09/06/2011 Suivi
« Bien que nous félicitions le Monténégro d'avoir entrepris plusieurs réformes essentielles et obtenu le statut de pays candidat à l'Union européenne en décembre dernier, nous estimons que les autorités du Monténégro doivent encore régler des questions essentielles pour respecter les engagements et obligations de leur pays », ont déclaré Jean-Charles Gardetto (Monaco, PPE/DC) et Serhyi Holovaty (Ukraine, ADLE) à l'issue de leur visite d'étude à Podgorica du 31 mai au 2 juin 2011.
« Nous déplorons que le Parlement n'ait pas adopté les amendements à la législation électorale au 31 mai 2011 et harmonisé ainsi la législation avec la Constitution monténégrine et les normes européennes. Nous invitons instamment tous les partis politiques à prendre leurs responsabilités, à parvenir à un compromis et à veiller à ce que le nouveau projet de loi tienne compte des recommandations de la Commission de Venise qui doivent être adoptées le 17juin 2011 », ont déclaré les corapporteurs de l’APCE.
Ils se sont félicités de l'élaboration actuelle des amendements à la Constitution et à la législation relative au système judiciaire. « La dépolitisation de la nomination des hauts fonctionnaires de justice est une condition préalable indispensable à son indépendance. Nous encourageons par conséquent les autorités monténégrines à poursuivre leur coopération avec la Commission de Venise et à veiller à ce que la version définitive de ces textes de loi soit pleinement conforme aux normes européennes ».
« Le degré de corruption, la criminalité organisée, les conflits d'intérêts, la discrimination, notamment contre les Roms et les personnes LGBT, ainsi que les pressions exercées sur les journalistes, qui existent au Monténégro nous préoccupent. Il convient de poursuivre et de sanctionner toutes les violations des droits de l'homme commises en la matière. À cet égard, nous nous félicitons de l'annonce faite par les autorités de la prochaine dépénalisation de la diffamation, qui représentera une avancée positive en direction du renforcement de la liberté d'expression.

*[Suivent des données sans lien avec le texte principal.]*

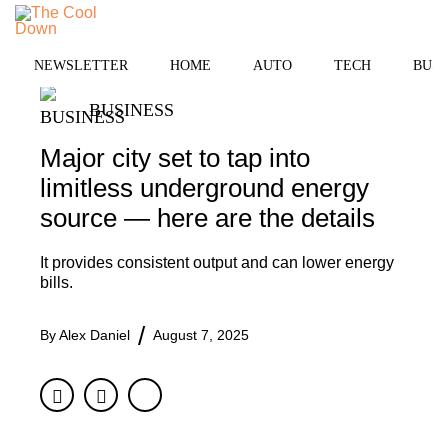
Skip
MENU
to
content
NEWSLETTER
HOME
AUTO
TECH
BUSI
BUSINESS
Major city set to tap into
limitless underground energy
source — here are the details
It provides consistent output and can lower energy
bills.
By
Alex Daniel
August 7, 2025
Facebook
Twitter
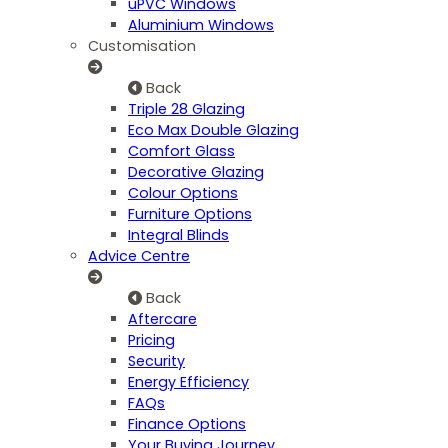
uPVC Windows
Aluminium Windows
Customisation
Back
Triple 28 Glazing
Eco Max Double Glazing
Comfort Glass
Decorative Glazing
Colour Options
Furniture Options
Integral Blinds
Advice Centre
Back
Aftercare
Pricing
Security
Energy Efficiency
FAQs
Finance Options
Your Buying Journey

Nous encourageons par ailleurs les autorités monténégrines à prendre toutes les mesures qui s'imposent pour accroître l'application effective de la législation nationale et intégrer la jurisprudence de la Cour européenne des droits de l'homme, en vue de garantir les libertés fondamentales. Nous tenons à féliciter le Monténégro d'avoir adopté la loi relative à la lutte contre la discrimination en juillet 2010. Ce texte n'est cependant toujours pas mis en œuvre, puisque aucun mécanisme national d'application n'a été mis en place. Nous invitons par conséquent vivement le Parlement monténégrin à communiquer le projet de loi relative au médiateur à la Commission de Venise et à l'adopter par tout moyen à l'issue de cette expertise, de manière à garantir qu'il soit compatible avec la loi relative à la lutte contre la discrimination, conforme aux normes européennes et qu'il attribue au médiateur les compétences et les moyen nécessaires. Nous sommes par ailleurs inquiets du sort des réfugiés et des personnes déplacées, auxquels il convient de remettre des papiers d'identité et d'accorder un statut juridique d'ici à novembre 2011, afin qu'ils jouissent effectivement des droits sociaux », ont ajouté les corapporteurs.
Au cours de leur visite, les corapporteurs ont rencontré le Président du Parlement, le Vice-Premier ministre et ministre de la Justice, les ministres de l'Intérieur et de l'Administration publique, des Droits de l'homme et des minorités, de l'Éducation et de la Culture, le secrétaire d'État aux Questions politiques, la délégation parlementaire du Monténégro auprès de l’APCE, les représentants des partis politiques, les autorités judiciaires, le médiateur, les représentants des services de l'État et de la communauté rom, ainsi que les représentants des organisations internationales, la communauté diplomatique, les O.N.G. et les médias.
M. Gardetto et M. Holovaty ont été informés que plusieurs textes de loi devraient être adoptés d'ici à la fin de l'année 2011 dans le domaine de la justice, des questions intérieures et de l'autonomie locale. Ils comptent par conséquent effectuer une deuxième visite d'étude dans le pays avant de présenter leur rapport sur le Monténégro à l'Assemblée parlementaire à la mi-2012.